The return of additional supplies has created a surplus in key Asian markets, reversing the sharp price spike witnessed during the period of geopolitical conflict. This has raised the possibility of intensified competition among OPEC+ producers for market share in the region — a dynamic that could further cap any near-term price recovery. Notably, this is the third consecutive month in which supply-side factors have outweighed demand signals in setting the price direction.

What to Watch Next

All eyes are now on the final OPEC+ production adjustment expected in September, which would complete the unwinding of the 2023 output cuts. Any deviation — such as a pause or reversal — could trigger a sharp repricing. For India, which imports over 85 per cent of its crude requirements, sustained lower prices offer meaningful relief on the current account and retail fuel costs.

Point of View

And the Strait of Hormuz normalisation has removed the geopolitical risk premium that briefly cushioned prices. The real question is whether global demand — particularly from China and India — can absorb the additional barrels without pushing Brent into the low sixties. Saudi Arabia is walking a narrow path: it needs volume to fund its Vision 2030 spending, but it also needs prices high enough to keep the budget in balance. The September final tranche will be the true test of alliance discipline, especially if Asian surplus conditions persist.
NationPress
6 Jul 2026

Frequently Asked Questions

Why did global oil prices fall on 6 July 2025?
Global crude prices fell nearly 1% on 6 July after OPEC+ agreed to raise production targets for August by 188,000 barrels per day and crude exports through the Strait of Hormuz showed signs of recovery, both pointing to improved global supply.
What did OPEC+ decide about August production?
OPEC+ agreed to increase the combined output quota of seven major producers — led by Saudi Arabia and Russia — by 188,000 barrels per day from August.
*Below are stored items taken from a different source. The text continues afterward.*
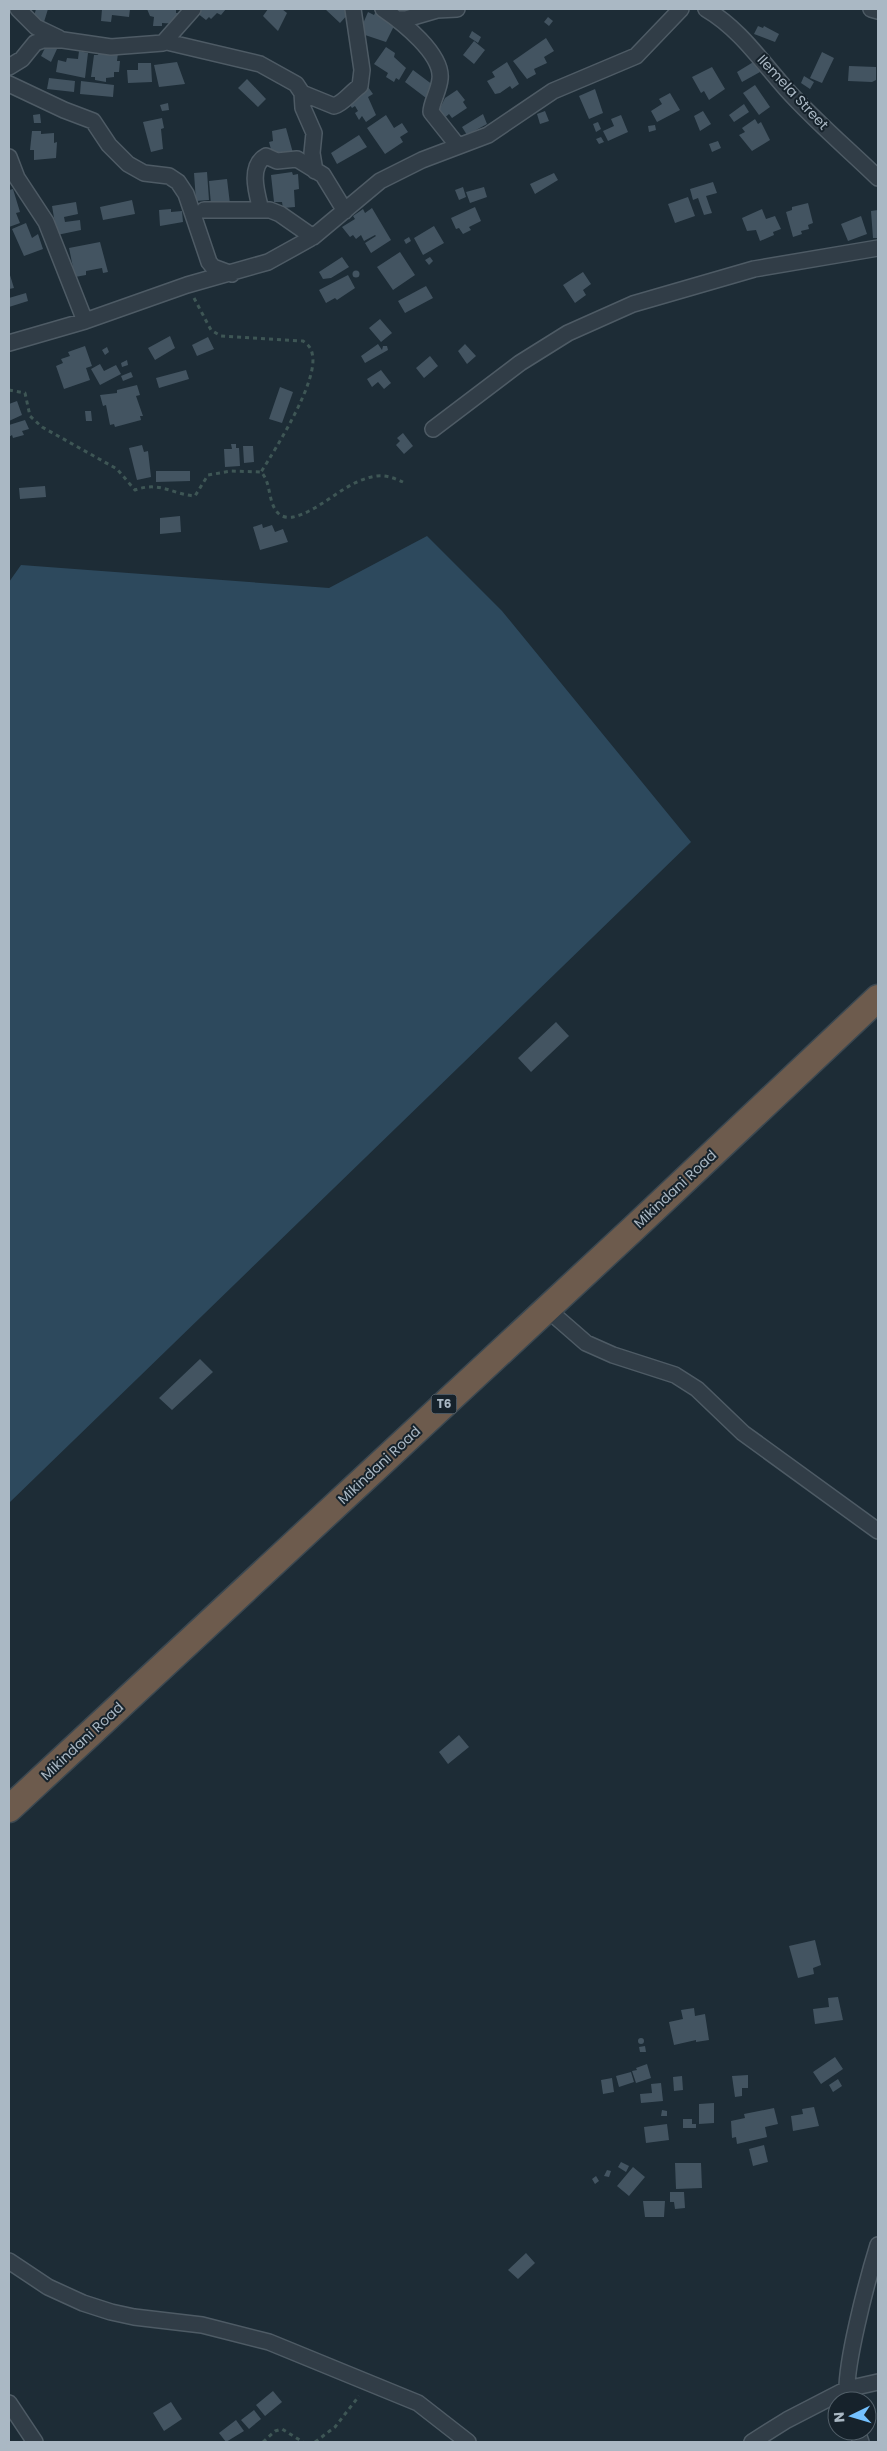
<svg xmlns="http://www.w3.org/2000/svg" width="887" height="2451" font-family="Poppins,sans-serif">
	<rect width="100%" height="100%" fill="#1d2c36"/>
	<path fill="#2d495d" d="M427 536 502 611 691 842 9 1503V582L21 565 329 588Z"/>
	<path fill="#435461" d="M36 9H48L44 22 33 20Z
		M102 9H130L129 17 112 15 111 22 101 21Z
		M147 9H176V13H179V24L162 23V26H153L154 17 150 16Z
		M200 9H226L221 15 217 13 211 19 209 17 206 20 197 13Z
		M268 9H282L287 13 278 31 263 16Z
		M325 9H346L350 12 340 23Z
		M376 11 396 22 386 42 359 33 368 12 374 15Z
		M548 17 553 21 549 26 544 22Z
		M758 26 763 28 764 26 779 34 775 42 754 34Z
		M472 31 481 37 478 43 469 37Z
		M546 38 554 51 544 57 547 63 534 69 536 74 527 79 513 61Z
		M474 41 485 50 474 64 463 55Z
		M47 44 57 49 51 62 41 56Z
		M386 47 395 53 394 57 406 68 399 80 396 78 394 82 386 77 388 73 374 64Z
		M79 51 88 53 85 78 56 72 58 60 66 62 67 58 78 59Z
		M99 52 118 53 117 61H120L119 72H114V77L106 78V82L95 80V77H91L94 55H98Z
		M822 52 834 58 822 83 810 78Z
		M755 61 760 72 742 82 737 72Z
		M177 62 185 84 159 87 154 65Z
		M507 62 519 84 512 89 510 86 500 93 495 94 487 81 495 77 492 72Z
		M138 63H151L152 82 128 83 127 70H138Z
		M849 66 876 67V80L872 82 848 81Z
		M712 67 725 89 709 100 704 91 701 93 692 77Z
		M413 70 437 88 430 101 405 82Z
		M804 76 814 82 810 89 801 83Z
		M49 78 75 81 74 92 47 89Z
		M247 79 266 99 258 107 238 88Z
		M81 81 114 85 113 97 80 94Z
		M366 84 373 94 368 97 376 115 366 122 362 116 359 120 355 113 358 111 355 106 352 108 347 101Z
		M755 85 770 107 759 115 743 93Z
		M595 89 603 113 589 119 579 96Z
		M457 90 465 100 463 102 467 108 452 118 449 114 441 121 434 111 441 106 445 98Z
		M670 93 680 110 657 122 651 111 662 104 659 99Z
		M168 103 169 110 162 111 160 105Z
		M744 104 749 112 734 122 729 115Z
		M545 111 549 121 540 124 537 114Z
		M703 111 711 124 700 131 694 116Z
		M40 114 41 123H34L33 115Z
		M483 114 487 124 467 135 462 127Z
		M386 115 394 128 402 123 408 132 400 137 403 142 385 154 367 128Z
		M621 115 628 132 608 141 603 131 614 126 611 119Z
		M162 118 164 128 161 129 163 149 151 152 143 122Z
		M755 119 758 124 761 122 770 140 752 151 739 135 745 132 742 128Z
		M598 122 601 129 596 132 593 124Z
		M655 125 656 130 649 132 648 126Z
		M286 128 293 153 273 157 269 142 273 141 272 131Z
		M32 131H41V134L54 133V143L57 142 56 158 34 160V150H30Z
		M359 135 367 147 337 164 331 153Z
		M601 137 604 142 599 144 596 139Z
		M718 141 721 148 712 152 709 144Z
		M207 172 209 200 196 201 194 173Z
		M292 172 293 175 298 174 299 189 294 190 295 207 283 208 282 202H274L271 175Z
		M554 173 558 180 535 194 530 184Z
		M227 179 230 204 211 205 209 181Z
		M713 182 717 193 706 196 712 213 704 215 698 198 693 200 690 189Z
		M463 187 466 197 459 200 455 190Z
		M484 187 487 197 470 203 466 192Z
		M13 189 20 212 16 213 20 223 9 227V190Z
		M688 197 695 216 675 223 668 204Z
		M132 200 135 214 103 220 100 207Z
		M76 202 78 214 64 217 65 222 80 220 81 230 57 235 52 206Z
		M808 203 813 223 808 225 809 229 801 231 802 234 793 237 786 212 792 210V207Z
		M475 207 481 221 469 227 471 230 463 234 459 228 456 229 451 218Z
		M372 208 391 240 371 253 365 243 376 236 375 235 364 241 361 235 356 239 353 235 350 237 342 227 355 219 353 216 363 209 365 213Z
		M171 209V212L182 211 183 222 160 226 159 210Z
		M762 209 766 219 775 216 781 229 773 232 774 235 760 241 756 230 747 231 742 218Z
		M878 210V238H873L871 211Z
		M861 216 867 234 848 241 841 224Z
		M26 223 32 238 38 234 43 249 24 256 12 229Z
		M434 226 444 243 423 255 414 238Z
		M409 237 411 241 406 244 404 240Z
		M100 242 108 272 103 273 102 268 86 271V275L75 277 69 248Z
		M400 252 415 275 393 290 377 267Z
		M342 257 349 267 331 278 323 279 319 272Z
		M430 257 433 261 429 265 425 260Z
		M352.5 274a3.5 3.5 0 1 1 7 0a3.5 3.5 0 1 1-7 0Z
		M9 272 14 288 9 289Z
		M583 272 591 284 583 290 586 295 575 303 563 285Z
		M348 275 355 288 337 300 335 298 326 303 319 290Z
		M426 286 433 298 405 313 398 301Z
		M26 293 28 301 9 307V298Z
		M380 319 392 333 381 342 369 328Z
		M170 336 175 348 155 360 148 348Z
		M208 337 214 349 197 356 192 345Z
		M378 344 382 350 383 346H387L388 350 365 363 361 356Z
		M465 344 476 356 467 364 458 351Z
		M85 346 92 366 86 368 90 380 64 389 56 366 63 363 61 359 70 356 68 352Z
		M107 347 109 352 105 355 102 350Z
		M430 356 438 366 424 378 416 368Z
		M127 360 128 365 122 367 121 363Z
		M100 364 104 371 116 365 121 374 100 385 91 369Z
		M186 370 189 379 159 388 156 378Z
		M381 370 391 383 384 389 378 382 372 387 367 379Z
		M131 372 133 377 123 381 121 376Z
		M137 385 140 395 136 396 143 416H140L141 420 115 427 114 424 110 425 106 405 103 406 100 395 117 393V390Z
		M280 387 293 392 282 423 269 419Z
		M17 401 22 415 9 421V404Z
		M85 411H91L92 421H86Z
		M25 420 29 429 22 431 24 435 13 438 12 435 9 437V425Z
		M403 433 413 446 404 454 396 445 400 441 397 438Z
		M231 444H236V448H239L240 466 225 467 224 449H232Z
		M142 445 144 452 148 451 151 477 137 480 129 448Z
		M243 446H253L254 462 244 463Z
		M156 471H190V481L156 482Z
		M45 486 46 497 20 499 19 488Z
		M180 516 181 532 160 534V518Z
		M262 524 263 528 272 525 275 532 283 529 288 542 260 550 253 527Z
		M556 1022 569 1036 531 1072 518 1058Z
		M200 1359 213 1372 172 1410 159 1398Z
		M459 1735 469 1747 448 1764 439 1752Z
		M815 1940 821 1965 813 1968 814 1974 798 1978 789 1946Z
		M838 1997 843 2020 815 2024 813 2009 829 2007 828 1998Z
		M694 2008 695 2016 705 2014 709 2040 696 2042V2040L674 2045 669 2022 683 2019 681 2010Z
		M638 2041a3 3 0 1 1 6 0a3 3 0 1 1-6 0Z
		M645 2046 646 2052H640L639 2047Z
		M835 2057 843 2069 821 2084 813 2072Z
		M647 2064 651 2078 636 2083 632 2071 637 2070 636 2068Z
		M631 2072 634 2082 619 2087 616 2076Z
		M748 2075V2088H742V2096L735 2097 732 2076Z
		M682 2076 683 2090 674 2091 673 2077Z
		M612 2078 614 2092 603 2094 601 2080Z
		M838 2079 842 2086 833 2092 829 2085Z
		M661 2083 663 2101 641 2103 640 2094 652 2093 651 2084Z
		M714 2103V2123L699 2124V2104Z
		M814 2107 819 2126 793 2131 791 2116 803 2114 802 2109Z
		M774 2108 778 2124 765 2127 767 2137 737 2144 736 2137 732 2138 731 2121 745 2118 744 2114Z
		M662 2110 667 2111V2116H661Z
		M683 2119H692V2124H696V2128H683Z
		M667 2124 669 2140 646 2143 644 2127Z
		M764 2145 768 2162 753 2166 749 2149Z
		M621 2162 629 2166 626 2172 618 2167Z
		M675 2163H701L702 2188 676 2189Z
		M633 2167 645 2177 629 2196 617 2186Z
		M607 2170 611 2171 609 2177 604 2176Z
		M596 2176 599 2181 595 2184 592 2179Z
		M670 2192H684L685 2208 675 2209 674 2202H670Z
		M643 2201H665L664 2217H645Z
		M526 2253 535 2263 518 2279 508 2270Z
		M273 2391 282 2402 265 2416 256 2405Z
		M171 2402 182 2419 164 2431 153 2413Z
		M254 2410 261 2419 249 2429 241 2420Z
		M236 2420 244 2431 226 2442 219 2433Z"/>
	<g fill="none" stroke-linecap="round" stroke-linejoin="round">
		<defs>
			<path id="street" d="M18 9 36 27 59 38
				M383 9C402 22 443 54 440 79 439 91 431 103 431 112L458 146
				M706 9C740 29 761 61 787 90 815 121 848 149 878 178
				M871 9 878 11
				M398 19H406L437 10 457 9
				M167 42 260 64 296 84 302 93 303 108 314 133 312 153 315 171
				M9 67 22 59 35 43 43 40H63L111 47 163 43 193 9
				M9 84 64 110 93 121 109 145 128 164 144 173 169 176 178 182 186 194 209 262 213 267 232 274
				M302 93 334 106C344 103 351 92 360 86L362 70 353 9
				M9 157 17 178 46 222 85 321
				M204 210H270L280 214 313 237
				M261 210C257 194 248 166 266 156L277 161 297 159 323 175 345 211
				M9 343 85 321 187 285 268 262 313 237 380 181 422 160 488 135 553 91 636 56 681 9
				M433 429 520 363 568 333 633 304 754 269 878 248
				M547 1309 586 1343 613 1355 675 1375 697 1389 743 1433 878 1531
				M9 2261 48 2287 83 2303 111 2312 134 2317 202 2325 269 2342 418 2403 468 2442
				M848 2401C841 2376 869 2274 878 2245
				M9 2403 35 2442
				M857 2431 861 2442
				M752 2442 787 2420 847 2389 878 2382"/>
			<path id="highway" d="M9 1809 634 1228 878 998"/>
		</defs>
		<use href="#street" stroke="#4e5b65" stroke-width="18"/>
		<use href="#highway" stroke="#3b4851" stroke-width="29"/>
		<path stroke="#3e5655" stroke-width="3" stroke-dasharray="4 4" stroke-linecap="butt" d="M194 298 211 330 221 336 303 341C307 344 311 347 312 353 320 379 276 448 261 472
			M9 390 25 393 30 416 42 427 117 469 135 490C160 481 171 494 195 496L208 475 231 471 261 472C272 483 267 503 279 514 282 517 289 518 293 517 323 510 345 480 377 476 386 475 394 478 403 482
			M263 2442 275 2431 282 2429 303 2442
			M315 2442 335 2427 359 2396"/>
		<use href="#street" stroke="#313d47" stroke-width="15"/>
		<use href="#highway" stroke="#6d5b4d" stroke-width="26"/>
	</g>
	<g text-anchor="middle" stroke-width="4" stroke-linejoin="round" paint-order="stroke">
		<rect fill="#16222b" stroke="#7e8b96" stroke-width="1" x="431.5" y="1394.5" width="25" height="19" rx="4"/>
		<g font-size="12" font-weight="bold" fill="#aab8c4">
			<text x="444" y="1408">T6</text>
		</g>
		<g font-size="14" fill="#aab8c4" stroke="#16222b">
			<text transform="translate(793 92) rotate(47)" y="5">Ilemela Street</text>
			<text transform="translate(675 1189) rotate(-43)" y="5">Mikindani Road</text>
			<text transform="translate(379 1465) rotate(-43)" y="5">Mikindani Road</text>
			<text transform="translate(82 1741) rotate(-43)" y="5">Mikindani Road</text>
		</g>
	</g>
	<rect width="887" height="2451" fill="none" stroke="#aab8c4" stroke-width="20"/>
	<g transform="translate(852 2416) rotate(265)"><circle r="24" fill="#16222b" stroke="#515e68"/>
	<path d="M0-4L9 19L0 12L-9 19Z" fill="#74c1ff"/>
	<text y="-8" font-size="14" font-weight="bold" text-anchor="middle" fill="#aab8c4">N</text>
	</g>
</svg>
This is part of the ongoing rollback of voluntary supply cuts first introduced in 2023.
How much have OPEC+ production quotas increased in total since the rollback began?
Cumulative quota additions since OPEC+ began reversing its supply curbs have reached approximately 940,000 barrels per day, which is equivalent to nearly 1% of total global oil demand.
Why are Strait of Hormuz exports recovering?
An interim peace agreement between the United States and Iran has eased geopolitical tensions in the region, enabling major Gulf producers including Saudi Arabia and the UAE to restore oil shipments close to pre-conflict levels.
When will OPEC+ complete the rollback of its 2023 output cuts?
The August increase is reportedly the penultimate phase of the unwinding, with one final production increase expected in September 2025 to complete the full rollback of the cuts announced in 2023.